Furaha describes feelings of joy and happiness. When used to encourage someone else, the word becomes furahi or furahia. It is used liberally during joyful ceremonies to rally the crowd to enjoy themselves.

Mahaba (mah-ha-bah) – ‘love’

Mahaba means the noun ‘love’, and its derivative mapenzi is also a popular name for baby girls. Mahaba is derived from the Arabic word for love, haba. By appending the ma- at the beginning, the word can be adapted to mean “‘overflowing with love’.

Jabali (jah-bah-lee) – ‘strong as a rock’

Jabali literally means ‘rock’. The word is used to describe a strong and sturdy person. It also refers to a member of the community or a family member who is dependable and the voice of reason. Male children tend to be named Jabali a lot.

Ling Tang /

Tembea (teh-mbe-a) – ‘travel’

The Kenya Tourism Board have the slogan Tembea Kenya, which is used to encourage Kenyans and tourists to travel throughout the country and enjoy all it has to offer. When on a journey or away from home you are said to be on matembezi, which means ‘travels’. Tembea means ‘to walk around’.

Upepo (uu-pe-poh) – ‘breeze’

In the coastal region, wind is a valued weather phenomenon, as it brings relief from the heat and humidity. When you’re wanting to enjoy the cooling summer breeze, you would say kupunga upepo in Swahili, not to be confused with the word to describe the cold, which is baridi.

Dua (duu-ah) – ‘prayer’

This is the Swahili word for prayer. It was originally an Arabic word and features prominently in the Quran. Dua is not only used in a religious context, but also when talking of a petition or plea to someone more senior or in a position of authority. Alternatively, you can use the word ombi instead of dua.

Ling Tang /

Kumbatia (kuu-mba-tee-a) – ’embrace’

Embracing someone and holding them close is known as kumbatia. It applies to embraces between lovers as well as platonic hugs. It is a common word, used mostly by the coastal people, who give embraces and kisses to family and friends more freely than other Kenyan cultures do.

Amani (aa-mah-nee) – ‘peace and tranquillity’

The Swahili word for peace features prominently in daily life in Kenya. Associated worldwide with calm and reason, amani is not just about the absence of chaos; it also refers to tranquillity, peace of mind and serenity. It is used in the Kenya National Anthem, urging Kenyans to live in peace, unity and freedom with each other.

Pwani (pwah-nee) – ‘beach’

This is the Swahili word for the beach, perfect for enquiring about the beautiful beaches in Mombasa.

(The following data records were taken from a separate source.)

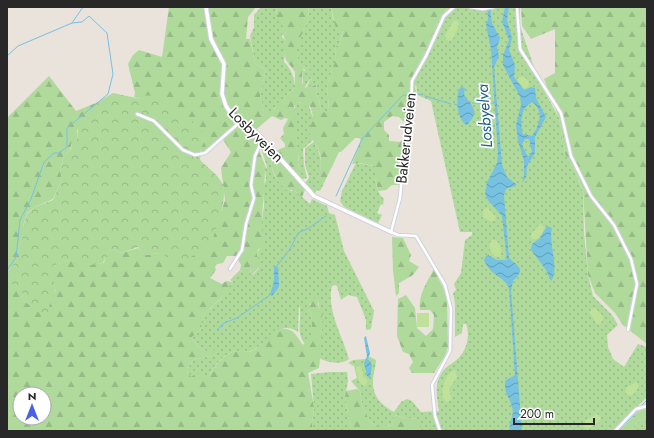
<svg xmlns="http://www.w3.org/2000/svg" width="654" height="438" font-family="Jost,sans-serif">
<defs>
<pattern id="grass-dots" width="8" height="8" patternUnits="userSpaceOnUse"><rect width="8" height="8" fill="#afda9c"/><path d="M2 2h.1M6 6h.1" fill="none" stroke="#97bb86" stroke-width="1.8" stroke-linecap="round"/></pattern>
<pattern id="forest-firs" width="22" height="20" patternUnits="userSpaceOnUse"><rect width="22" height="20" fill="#afda9c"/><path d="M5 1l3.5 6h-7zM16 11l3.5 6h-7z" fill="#97bb86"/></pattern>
<pattern id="park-crowns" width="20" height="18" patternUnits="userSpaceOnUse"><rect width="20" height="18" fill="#afda9c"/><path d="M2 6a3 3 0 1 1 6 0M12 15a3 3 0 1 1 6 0" fill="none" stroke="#97bb86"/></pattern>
<pattern id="water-waves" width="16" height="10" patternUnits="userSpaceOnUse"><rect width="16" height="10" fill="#77c1e1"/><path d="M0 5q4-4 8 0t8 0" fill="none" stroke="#629db6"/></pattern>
</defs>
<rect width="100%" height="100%" fill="#e9e3db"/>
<g fill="url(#grass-dots)">
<path d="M261,7L277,8C275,15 280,22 284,27L282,37L286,41L284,62C291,68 295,79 295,88L286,96L284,101L278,103C275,110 271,113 264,112L260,95L266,70L255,63L250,36L254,27V15Z"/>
<path d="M308,7H331L333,19L343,30L339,45L335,47L336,58L327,86L329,111L327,113H322L316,91L317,84L311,87L307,86L313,75L305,87L303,86L302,70L311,72L307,67L301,66L297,60C299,55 296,52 297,47C300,35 311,21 308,7Z"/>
<path d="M448,7H472L491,10V7H520V26L538,79L559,118L565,154L574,169L583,192L584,232L588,275L593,296L612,315L618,325L607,335L608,347L613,359L624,367L638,344L647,347V397L612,431H421V427L416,418L407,419L395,415L392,425L378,427L371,423L362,406L360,391L351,381L357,378L354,366L348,363L353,360L366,359L368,356L376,360C376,367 373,373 373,379C372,397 381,404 394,412L401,402L407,399L412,401L421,412L439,411C437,399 434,385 441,374C444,368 450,365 455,361C466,353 471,337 466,324H463L462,333L455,337V303L453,293L456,290L454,284L461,273L465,240L472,235V232H460L431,101L417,95C417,89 416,82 413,76L440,18Z"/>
<path d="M297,102L309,106L314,121C310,128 309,133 313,140L303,149L304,165L307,178L301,180L296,175L299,173C297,165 300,158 298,151C296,140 290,111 297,102Z"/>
<path d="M314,142C320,151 324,167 318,176L319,180L325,181L320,191L317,190L314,195L303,183L307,181L309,177L305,165V148Z"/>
<path d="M264,144L277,158L271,162C272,176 279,185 291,191L294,190L310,204L312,199L327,206L329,213L335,215L344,251L374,311L371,329L366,330V320L357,297L348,295L341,300L337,286L335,285L332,286C326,309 343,337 349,359C342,365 328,363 319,358L322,325L318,299L310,303L308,310L311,311L314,340L304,343C295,331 303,317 299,305L298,332C278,318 268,344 251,351C247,353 243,350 239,351C226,351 214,365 209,376L191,377L186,370L193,360L210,356L208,351C198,351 196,344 192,337L202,328C197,312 217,307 223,295H229V286L233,282L230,280L240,270L242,272L250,267L251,269L250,272L253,275L259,268C258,257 255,252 263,245L261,228L264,206L263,188L266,180L265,169L267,167L261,148Z"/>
<path d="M356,163L375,166C375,177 375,192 384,199L383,205L381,204L377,213L382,215L378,223L344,207L340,201L342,191Z"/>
<path d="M330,372H347L348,381L345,397L351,431H313L312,426L314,408L311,374Z"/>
<path d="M647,416V431H629L640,420Z"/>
</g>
<g fill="url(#forest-firs)" fill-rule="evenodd">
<path d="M169,7H256L248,17L246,39H250L255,63L266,70L260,95L264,112H268L275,109L277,103L284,101L286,96L295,88V72L286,60L284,53L286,42L282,32L284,27L277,20V8L308,7C311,22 300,34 297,48C297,53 299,55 297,60L301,66L307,67L311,72L308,73L304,69L302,70V83L306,88L307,86L311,87L317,84L316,91L322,113L329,111L327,86L336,58L335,47L339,45L343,31L336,29L331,7H448L440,18L413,76L418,80L415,87L417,95L412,110H410L407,122H404L399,117L392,116L384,122V130L389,135V141L400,142L403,139L404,143L399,185H392L386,190L378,191L375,178V166L359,163L352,164L361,140L359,138H355L341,152H339L325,181H319L318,176C322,170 322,156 318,149C316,144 311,139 310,134C308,123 317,123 310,106L307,107L299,102L294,106C295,121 295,135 298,150C300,157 296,166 300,172L296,175L275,151L285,147V144L280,138L284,134L283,128L288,119L285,118L281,120L272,116L253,132L262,142L258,147L266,168L265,169C265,194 259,221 264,247L258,249L257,255L261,265L252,275L250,274L251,269L250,267L244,273L240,270L241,265L236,256H227L223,263L217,264L215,267L216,270L210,278L222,284L226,281L233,282L229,286V296L223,295C217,306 197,313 202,328L192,337C196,344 198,351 208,351L211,348L215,350L210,356L193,360L186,370L191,377L197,373L209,376C215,365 226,351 239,351C244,350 248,353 252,351C262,346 267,337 275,330C293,326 294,333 303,345L306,341L313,340L311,311L306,309L311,304L306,301L310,296L318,299C317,306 320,308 322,314C323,319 320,365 319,368L308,373L314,407L312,426L314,431H7V280L22,290L23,300L46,317L51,295L56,290L50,273V267L69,260L87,265L104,263L106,254L111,249L121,253L138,248L144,255L161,253L185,259L207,247L213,237L225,200L221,168L231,152L222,138L201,154V148L141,99L134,97L135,93L128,64L133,55L139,50L162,57ZM20,394H44V418H20Z"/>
<path d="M521,7H647V344L623,325L615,313L595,293L588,275L583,191L574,169L565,154L559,118L544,79L555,73V29L531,39L522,26Z"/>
<path d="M49,76L76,111L96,103L84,123L77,130V140L72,142L70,150L64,156L60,170L62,179L53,199L35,207L27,213L23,226L24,237L19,246V259L7,271V118Z"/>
<path d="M277,158L305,190L302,197L294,190H286C278,183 272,173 271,162Z"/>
<path d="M392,237L403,238L411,255L409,261L419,267L413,275L399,283V293L396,296L393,270Z"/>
<path d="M434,269L447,296L448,347L445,356L434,373H412L409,368L413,362L409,354L403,352L397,336L398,299L406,295L415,308L417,328L426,336L433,329L434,315L430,310H420C418,295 427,282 434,269Z"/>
<path d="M357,389L360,391L362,406L371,423L378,427L392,425L395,415L407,419L417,418L421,427V431H351L345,397L346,391Z"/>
<path d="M647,409V416L640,420L629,431H620L638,411Z"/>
</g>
<path fill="url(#park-crowns)" d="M113,93L141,99L147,95L154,97L190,119L207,136L201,148L200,160C207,167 217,174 222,183C229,194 216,237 207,247C200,254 189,256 182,264L160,253L143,255L138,247L121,253L111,249L107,253L103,263C91,265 80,268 69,260L50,267L56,289L52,295L47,317L43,316L23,300L22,291L7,280V272L19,258V246L23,238V227L27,214L35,207L53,200L62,179L60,170L64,156L71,149L72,141L77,140L78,129L96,103Z"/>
<g fill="#bfe199">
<path d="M454,20L458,21L459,25L453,39L449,41L446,39L445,35Z"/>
<path d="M519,77C524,75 528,79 529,84L527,88H524L517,80Z"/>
<path d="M487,207L496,217L495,221H490L483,217V210Z"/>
<path d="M540,224L544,227L542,233L537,239H532L531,234Z"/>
<path d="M492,240H496C500,244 503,252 500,257L495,256C490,252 487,246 492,240Z"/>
<path d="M595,308L603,316V320L599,325L596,323L590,313L591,309Z"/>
<rect x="417" y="313" width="12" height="14"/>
<path d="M358,365L362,368L363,376L368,381L365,386L359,382L356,369Z"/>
<path d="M455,370L457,377L449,389L452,399L447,402C438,396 444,383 448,374Z"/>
<path d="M636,382L639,385L636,392L631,396L627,395L625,392L627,387Z"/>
<path d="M597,414L601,417L599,422L588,429L583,427L586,420Z"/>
</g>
<g fill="url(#water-waves)" fill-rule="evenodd">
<path d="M487,7H490L492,23L500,38L497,48L499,56L494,67L502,165L507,177L517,185L506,189L504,195L509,258C519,267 526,269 513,281L511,291L522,431H510C508,421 515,416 512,407C510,398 502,390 506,380L515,375L509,288C504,276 491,277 484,260L486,256L488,255L497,260H507L502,216L488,200L485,194L487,182L497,163L498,154L491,49L486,25L488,19Z"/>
<path d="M505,7H509L507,20L512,38L509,50L515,65L514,77L524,90L531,87L535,88L536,98L546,117L535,137V153L527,166L526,177L522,183L524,176V161L518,141L516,125L521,105L520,97L503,65V55L509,40L502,21ZM532,102C545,111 539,126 532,136L523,134C520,123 520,108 532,102ZM525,139H529L532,152L528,157L522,145Z"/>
<path d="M461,87L465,88L464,94C470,106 482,110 467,125C456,121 455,92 461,87Z"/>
<path d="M547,226L552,228C548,243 560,270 551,281L546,270L531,250L532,244L540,238Z"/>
<path d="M274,266L278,267L279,287L272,296L270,294L274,282Z"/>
<path d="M366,336L370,353L368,359L372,365L370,378L367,376L364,363L367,356L364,338Z"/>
</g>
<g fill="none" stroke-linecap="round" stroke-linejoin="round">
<g stroke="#77c1e1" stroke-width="1">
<path d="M7,56L18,46L72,23L83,7"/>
<path d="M425,96L451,104"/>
<path d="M472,103H496"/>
<path d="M454,104L458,105"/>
<path d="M336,196L362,139L402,96L413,93L422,95"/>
<path d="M277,266L290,249L298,233L309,228L326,216"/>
<path d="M7,271L16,257L20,220L31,199L44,162L54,153H59L67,147V128L108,94L113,74L107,33L89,16L82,22L72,23"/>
<path d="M217,330L224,323L237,318L270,295"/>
<path d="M641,406L647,400"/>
<path d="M638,410L647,408"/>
<path d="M619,431L638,410"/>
</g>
<g stroke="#d0d2df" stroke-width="4.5">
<g id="minor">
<path d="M470,7L483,9L494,7"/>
<path d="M517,7L520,49L561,113L571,156L591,196L614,225L631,259L637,284L628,330"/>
<path d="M137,114L154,121L183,150L195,155L205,153L240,122"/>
<path d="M230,269L242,250L246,224L254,198L251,185L255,156L259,147L265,142"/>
<path d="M440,431L435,416L432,385L450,351L451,309L445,285L416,236L398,235L391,232L400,198L405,141L411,108L412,81L426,56L444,16L454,7"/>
<path d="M615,431L636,409L647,406"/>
</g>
</g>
<g stroke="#d0d2df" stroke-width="5.5">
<path id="secondary" d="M206,7L211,39L224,64L222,94L226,106L232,115L258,134L314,196L391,232"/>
</g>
<use href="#minor" stroke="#fff" stroke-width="2.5"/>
<use href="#secondary" stroke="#fff" stroke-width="3.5"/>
</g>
<g text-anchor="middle" stroke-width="3.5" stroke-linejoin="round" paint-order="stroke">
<g font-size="15" fill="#282828" stroke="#fff">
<text transform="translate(256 135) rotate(45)" y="5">Losbyveien</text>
<text transform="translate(406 138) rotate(-84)" y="5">Bakkerudveien</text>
</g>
<g font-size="16" font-style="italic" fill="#1b5f89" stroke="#fff">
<text transform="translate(484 116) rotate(-94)" y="6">Losbyelva</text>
</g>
</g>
<rect width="654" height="438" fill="none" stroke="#282828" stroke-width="16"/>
<g transform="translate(32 406)"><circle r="19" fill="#ffffff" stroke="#a9a9a9"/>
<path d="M0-3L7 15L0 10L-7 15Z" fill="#4a61e6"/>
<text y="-6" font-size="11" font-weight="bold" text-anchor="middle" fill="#282828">N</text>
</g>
<path d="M514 418v6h80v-6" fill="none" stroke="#282828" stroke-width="2"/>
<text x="520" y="418" font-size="12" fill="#282828" stroke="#ffffff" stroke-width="3" paint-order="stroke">200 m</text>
</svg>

To use it in a sentence, such as when talking about the coast of Seychelles, you would say, “Pwani ya Ushelisheli.

Ling Tang /

Jameela (jah-mee-laa) – ‘beautiful’

The word jameela means ‘beautiful’ in Swahili. It is a loanword from Arabic with the same meaning. A handsome man is known as jamil or jameel while a beautiful woman is jamila or jameela. Another word for ‘beautiful’ is mrembo, which is more widely used than jameela. This is because jameela refers to a specific person and is actually used more as a name, while mrembo or urembo are used as descriptive words for people, clothes, cosmetics, homes and other items.

Shanga (shah-nga) – ‘a string of beautiful beads’

Beads are a huge part of culture in communities across Kenya. The word shanga refers to the beads once they have been made into a necklace, bracelet, anklet or other ornamental item. Shanga are a huge part of Swahili culture because they are believed to enhance a woman’s beauty and add a jingle as she walks. They are often used as gifts for brides or love interests.